Human keypoint data ::
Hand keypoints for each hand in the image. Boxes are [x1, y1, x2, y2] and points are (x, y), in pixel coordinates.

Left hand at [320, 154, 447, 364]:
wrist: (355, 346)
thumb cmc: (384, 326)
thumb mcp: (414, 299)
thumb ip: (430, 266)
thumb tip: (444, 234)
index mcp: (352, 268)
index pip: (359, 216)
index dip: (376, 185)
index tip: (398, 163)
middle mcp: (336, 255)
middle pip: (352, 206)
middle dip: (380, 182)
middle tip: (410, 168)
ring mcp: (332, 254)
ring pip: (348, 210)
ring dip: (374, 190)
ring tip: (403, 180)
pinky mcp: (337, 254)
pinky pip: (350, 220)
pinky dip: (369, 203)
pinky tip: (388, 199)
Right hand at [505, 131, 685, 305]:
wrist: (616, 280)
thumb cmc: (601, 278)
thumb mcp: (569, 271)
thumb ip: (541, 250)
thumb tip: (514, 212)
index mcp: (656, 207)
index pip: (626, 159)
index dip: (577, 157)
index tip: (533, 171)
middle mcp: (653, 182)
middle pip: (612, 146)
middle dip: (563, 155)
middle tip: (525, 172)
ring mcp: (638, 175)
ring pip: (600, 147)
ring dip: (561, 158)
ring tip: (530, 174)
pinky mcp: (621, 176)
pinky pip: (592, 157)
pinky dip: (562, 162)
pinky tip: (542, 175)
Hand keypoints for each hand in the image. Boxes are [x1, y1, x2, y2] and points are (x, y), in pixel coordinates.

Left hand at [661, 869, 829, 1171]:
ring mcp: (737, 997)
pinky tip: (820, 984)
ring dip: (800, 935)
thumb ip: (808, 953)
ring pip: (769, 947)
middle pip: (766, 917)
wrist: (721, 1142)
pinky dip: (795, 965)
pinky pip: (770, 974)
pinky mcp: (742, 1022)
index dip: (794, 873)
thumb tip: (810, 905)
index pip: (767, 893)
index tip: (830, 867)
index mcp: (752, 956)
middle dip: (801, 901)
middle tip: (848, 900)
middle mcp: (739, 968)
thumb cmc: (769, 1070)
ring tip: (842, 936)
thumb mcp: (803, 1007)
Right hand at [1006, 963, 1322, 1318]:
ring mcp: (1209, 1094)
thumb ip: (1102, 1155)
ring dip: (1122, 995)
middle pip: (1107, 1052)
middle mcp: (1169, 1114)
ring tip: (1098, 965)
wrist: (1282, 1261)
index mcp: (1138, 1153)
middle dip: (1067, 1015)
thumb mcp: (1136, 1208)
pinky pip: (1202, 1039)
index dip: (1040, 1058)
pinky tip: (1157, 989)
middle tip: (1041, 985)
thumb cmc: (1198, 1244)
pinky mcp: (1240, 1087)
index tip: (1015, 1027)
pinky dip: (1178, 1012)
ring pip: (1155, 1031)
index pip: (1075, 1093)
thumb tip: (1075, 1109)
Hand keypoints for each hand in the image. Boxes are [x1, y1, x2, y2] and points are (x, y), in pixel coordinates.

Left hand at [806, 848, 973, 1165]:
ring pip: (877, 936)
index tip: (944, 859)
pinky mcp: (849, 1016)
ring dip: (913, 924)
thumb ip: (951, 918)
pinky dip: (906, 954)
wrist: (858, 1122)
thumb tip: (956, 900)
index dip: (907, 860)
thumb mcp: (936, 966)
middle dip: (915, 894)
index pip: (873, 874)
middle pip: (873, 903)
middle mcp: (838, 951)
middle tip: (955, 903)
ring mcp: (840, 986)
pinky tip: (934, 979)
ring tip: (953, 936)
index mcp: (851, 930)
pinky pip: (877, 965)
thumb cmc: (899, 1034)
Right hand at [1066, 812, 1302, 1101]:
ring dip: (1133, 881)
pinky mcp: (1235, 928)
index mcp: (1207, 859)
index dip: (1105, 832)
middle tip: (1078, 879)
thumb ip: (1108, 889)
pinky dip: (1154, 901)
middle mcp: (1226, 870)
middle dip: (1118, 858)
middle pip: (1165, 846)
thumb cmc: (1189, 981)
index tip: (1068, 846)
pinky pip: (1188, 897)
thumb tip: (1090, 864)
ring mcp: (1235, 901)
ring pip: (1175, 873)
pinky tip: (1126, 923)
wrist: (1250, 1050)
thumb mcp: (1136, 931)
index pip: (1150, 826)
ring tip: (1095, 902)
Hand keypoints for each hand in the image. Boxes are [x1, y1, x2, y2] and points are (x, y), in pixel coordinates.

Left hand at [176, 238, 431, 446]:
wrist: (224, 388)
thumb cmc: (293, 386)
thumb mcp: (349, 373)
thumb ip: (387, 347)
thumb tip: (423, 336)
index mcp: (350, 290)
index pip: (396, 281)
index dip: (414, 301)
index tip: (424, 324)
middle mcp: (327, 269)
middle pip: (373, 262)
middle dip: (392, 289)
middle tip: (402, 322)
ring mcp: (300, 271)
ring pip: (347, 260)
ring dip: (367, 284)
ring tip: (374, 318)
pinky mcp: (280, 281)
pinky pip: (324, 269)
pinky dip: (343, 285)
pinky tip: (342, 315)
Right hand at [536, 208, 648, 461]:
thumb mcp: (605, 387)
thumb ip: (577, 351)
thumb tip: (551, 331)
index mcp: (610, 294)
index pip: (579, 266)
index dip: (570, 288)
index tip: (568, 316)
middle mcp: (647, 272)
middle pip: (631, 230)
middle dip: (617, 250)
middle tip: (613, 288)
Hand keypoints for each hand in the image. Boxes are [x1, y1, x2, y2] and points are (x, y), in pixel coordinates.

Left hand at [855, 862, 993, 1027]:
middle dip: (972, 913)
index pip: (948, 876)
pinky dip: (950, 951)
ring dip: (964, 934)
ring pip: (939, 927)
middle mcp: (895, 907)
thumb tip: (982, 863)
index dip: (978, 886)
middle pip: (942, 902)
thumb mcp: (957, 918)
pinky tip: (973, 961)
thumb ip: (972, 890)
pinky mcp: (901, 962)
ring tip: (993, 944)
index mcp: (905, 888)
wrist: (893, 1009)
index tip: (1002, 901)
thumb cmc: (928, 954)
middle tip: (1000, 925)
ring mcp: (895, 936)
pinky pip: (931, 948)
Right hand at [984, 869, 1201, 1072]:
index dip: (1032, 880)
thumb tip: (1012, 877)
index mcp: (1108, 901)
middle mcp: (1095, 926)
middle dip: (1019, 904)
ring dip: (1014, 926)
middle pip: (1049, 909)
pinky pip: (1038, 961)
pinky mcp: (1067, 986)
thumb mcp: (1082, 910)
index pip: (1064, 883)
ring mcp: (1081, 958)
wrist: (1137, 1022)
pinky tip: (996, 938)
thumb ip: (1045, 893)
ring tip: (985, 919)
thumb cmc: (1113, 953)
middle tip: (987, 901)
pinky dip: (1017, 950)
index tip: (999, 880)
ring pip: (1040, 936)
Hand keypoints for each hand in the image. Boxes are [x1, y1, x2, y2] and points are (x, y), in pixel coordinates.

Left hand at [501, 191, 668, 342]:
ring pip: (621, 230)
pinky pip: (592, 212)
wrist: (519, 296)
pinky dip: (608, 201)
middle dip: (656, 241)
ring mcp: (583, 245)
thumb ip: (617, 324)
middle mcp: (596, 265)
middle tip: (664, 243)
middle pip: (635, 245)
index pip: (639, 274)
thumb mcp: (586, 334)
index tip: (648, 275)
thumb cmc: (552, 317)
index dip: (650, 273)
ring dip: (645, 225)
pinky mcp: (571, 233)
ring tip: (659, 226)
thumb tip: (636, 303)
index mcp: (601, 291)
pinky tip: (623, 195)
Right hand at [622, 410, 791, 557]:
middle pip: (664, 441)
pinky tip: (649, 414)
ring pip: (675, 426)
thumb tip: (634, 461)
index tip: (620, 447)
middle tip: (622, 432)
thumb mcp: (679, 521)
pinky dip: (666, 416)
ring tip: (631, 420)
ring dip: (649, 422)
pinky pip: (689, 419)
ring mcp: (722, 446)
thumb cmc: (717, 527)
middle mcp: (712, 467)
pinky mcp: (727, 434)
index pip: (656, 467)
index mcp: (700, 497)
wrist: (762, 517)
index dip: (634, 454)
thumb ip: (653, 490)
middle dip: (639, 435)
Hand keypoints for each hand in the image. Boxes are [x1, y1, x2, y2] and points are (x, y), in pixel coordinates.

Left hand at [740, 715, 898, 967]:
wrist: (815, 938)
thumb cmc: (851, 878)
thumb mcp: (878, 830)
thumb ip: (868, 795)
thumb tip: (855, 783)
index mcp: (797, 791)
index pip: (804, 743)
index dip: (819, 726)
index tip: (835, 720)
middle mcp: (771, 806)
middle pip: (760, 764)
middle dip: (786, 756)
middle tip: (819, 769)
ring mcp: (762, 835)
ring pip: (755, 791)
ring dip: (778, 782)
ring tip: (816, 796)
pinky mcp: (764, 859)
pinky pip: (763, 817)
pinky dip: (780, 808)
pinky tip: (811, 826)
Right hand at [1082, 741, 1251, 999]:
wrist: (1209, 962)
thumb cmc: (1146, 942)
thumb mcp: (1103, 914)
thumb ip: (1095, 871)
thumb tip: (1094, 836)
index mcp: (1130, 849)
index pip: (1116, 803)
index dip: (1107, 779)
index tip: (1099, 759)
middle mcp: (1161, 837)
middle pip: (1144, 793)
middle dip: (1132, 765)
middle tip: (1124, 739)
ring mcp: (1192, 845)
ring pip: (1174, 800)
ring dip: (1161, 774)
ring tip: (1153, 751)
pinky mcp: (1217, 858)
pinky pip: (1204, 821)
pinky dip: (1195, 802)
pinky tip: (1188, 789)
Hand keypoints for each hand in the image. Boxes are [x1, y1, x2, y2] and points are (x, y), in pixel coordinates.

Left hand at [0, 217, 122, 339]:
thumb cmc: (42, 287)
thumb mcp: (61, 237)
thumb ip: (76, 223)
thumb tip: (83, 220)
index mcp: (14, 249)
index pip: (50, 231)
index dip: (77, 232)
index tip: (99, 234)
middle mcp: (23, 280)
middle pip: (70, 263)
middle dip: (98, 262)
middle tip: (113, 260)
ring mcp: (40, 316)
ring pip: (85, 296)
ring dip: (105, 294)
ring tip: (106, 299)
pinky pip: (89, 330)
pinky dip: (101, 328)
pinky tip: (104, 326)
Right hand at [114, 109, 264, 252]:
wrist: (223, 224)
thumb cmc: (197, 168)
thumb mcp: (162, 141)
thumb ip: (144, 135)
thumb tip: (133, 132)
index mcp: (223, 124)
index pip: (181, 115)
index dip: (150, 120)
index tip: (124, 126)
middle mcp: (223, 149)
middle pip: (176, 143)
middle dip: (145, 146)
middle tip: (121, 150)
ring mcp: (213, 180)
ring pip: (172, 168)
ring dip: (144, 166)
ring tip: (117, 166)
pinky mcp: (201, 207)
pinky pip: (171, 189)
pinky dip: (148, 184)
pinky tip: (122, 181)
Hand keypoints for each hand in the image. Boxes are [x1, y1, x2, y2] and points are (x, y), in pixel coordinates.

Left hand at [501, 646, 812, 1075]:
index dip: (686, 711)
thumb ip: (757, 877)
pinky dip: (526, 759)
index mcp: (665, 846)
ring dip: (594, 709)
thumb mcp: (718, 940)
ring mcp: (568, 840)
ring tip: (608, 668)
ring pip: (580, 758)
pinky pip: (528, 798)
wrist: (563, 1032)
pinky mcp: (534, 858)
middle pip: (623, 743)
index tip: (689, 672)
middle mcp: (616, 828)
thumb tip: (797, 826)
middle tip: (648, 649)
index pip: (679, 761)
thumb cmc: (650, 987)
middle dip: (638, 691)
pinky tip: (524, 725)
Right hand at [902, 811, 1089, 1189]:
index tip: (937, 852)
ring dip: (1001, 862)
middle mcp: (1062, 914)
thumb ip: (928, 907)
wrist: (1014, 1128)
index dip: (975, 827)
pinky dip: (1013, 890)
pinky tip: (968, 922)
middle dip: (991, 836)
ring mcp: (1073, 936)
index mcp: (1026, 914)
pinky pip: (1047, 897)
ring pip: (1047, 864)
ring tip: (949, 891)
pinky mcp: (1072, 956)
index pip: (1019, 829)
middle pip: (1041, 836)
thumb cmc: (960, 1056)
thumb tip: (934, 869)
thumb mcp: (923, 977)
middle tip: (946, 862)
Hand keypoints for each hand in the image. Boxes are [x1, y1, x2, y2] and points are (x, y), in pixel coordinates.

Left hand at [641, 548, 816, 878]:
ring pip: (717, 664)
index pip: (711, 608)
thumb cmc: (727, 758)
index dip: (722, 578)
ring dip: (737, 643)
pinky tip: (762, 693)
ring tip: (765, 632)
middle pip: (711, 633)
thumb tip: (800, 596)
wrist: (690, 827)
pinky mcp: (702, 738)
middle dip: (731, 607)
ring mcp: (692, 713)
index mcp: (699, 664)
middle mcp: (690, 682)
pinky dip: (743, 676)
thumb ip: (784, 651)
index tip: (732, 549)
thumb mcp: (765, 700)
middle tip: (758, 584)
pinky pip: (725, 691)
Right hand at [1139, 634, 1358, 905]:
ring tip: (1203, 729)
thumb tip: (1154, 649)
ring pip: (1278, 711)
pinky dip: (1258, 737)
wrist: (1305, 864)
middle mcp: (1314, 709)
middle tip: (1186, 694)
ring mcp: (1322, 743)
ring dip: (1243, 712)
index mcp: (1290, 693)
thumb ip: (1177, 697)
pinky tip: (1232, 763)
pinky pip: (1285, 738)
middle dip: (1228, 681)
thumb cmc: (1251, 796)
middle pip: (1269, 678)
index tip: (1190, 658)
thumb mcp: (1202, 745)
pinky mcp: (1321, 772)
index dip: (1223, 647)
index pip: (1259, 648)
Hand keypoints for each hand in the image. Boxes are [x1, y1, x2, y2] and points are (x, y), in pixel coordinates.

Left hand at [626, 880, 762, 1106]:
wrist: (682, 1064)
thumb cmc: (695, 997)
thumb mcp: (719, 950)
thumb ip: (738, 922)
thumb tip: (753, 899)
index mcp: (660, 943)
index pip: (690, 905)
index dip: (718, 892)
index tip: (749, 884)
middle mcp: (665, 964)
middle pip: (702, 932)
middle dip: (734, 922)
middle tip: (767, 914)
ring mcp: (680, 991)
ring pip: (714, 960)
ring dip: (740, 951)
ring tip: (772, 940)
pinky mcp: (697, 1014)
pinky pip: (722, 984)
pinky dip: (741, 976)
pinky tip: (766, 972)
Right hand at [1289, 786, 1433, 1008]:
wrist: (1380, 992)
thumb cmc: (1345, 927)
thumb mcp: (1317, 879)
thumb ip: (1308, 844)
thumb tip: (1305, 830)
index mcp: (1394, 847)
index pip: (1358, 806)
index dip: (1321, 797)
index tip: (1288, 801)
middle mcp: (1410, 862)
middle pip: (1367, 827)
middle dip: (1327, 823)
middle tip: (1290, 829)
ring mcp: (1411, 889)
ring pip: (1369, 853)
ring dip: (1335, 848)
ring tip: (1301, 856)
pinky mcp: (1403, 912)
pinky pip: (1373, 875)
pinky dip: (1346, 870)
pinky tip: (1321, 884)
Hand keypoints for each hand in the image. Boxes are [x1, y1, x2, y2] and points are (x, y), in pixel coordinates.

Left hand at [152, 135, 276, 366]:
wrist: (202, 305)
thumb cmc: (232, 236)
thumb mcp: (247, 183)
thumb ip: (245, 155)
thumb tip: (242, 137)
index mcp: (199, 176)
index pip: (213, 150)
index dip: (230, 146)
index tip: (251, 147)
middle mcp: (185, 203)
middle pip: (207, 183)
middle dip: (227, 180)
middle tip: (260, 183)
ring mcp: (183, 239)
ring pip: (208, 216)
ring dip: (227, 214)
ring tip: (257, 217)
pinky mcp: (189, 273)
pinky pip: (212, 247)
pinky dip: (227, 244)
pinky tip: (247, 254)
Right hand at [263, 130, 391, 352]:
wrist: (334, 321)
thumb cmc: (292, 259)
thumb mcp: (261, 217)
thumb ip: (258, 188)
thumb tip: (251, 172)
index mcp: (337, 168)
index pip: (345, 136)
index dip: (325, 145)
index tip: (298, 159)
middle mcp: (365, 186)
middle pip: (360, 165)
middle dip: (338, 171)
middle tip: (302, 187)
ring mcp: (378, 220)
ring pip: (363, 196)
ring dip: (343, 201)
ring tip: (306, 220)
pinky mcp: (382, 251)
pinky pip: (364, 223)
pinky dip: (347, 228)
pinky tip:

YOUR INSTRUCTIONS :: Give the exact lines, and only those, from the line containing "thumb ip: (76, 223)" through the line containing "pinky dip: (101, 328)" in the entries above.

RESPONSE FOR THIS EXERCISE ::
thumb ip: (76, 223)
thumb tip: (83, 220)
index mcp: (14, 249)
index pip: (50, 231)
index dip: (77, 232)
index tip: (99, 234)
middle mcp: (23, 280)
middle pip: (70, 263)
middle dip: (98, 262)
middle tip: (113, 260)
ring mcp: (40, 316)
ring pip: (85, 296)
ring dip: (105, 294)
ring tip: (106, 299)
pinky pip: (89, 330)
pinky dip: (101, 328)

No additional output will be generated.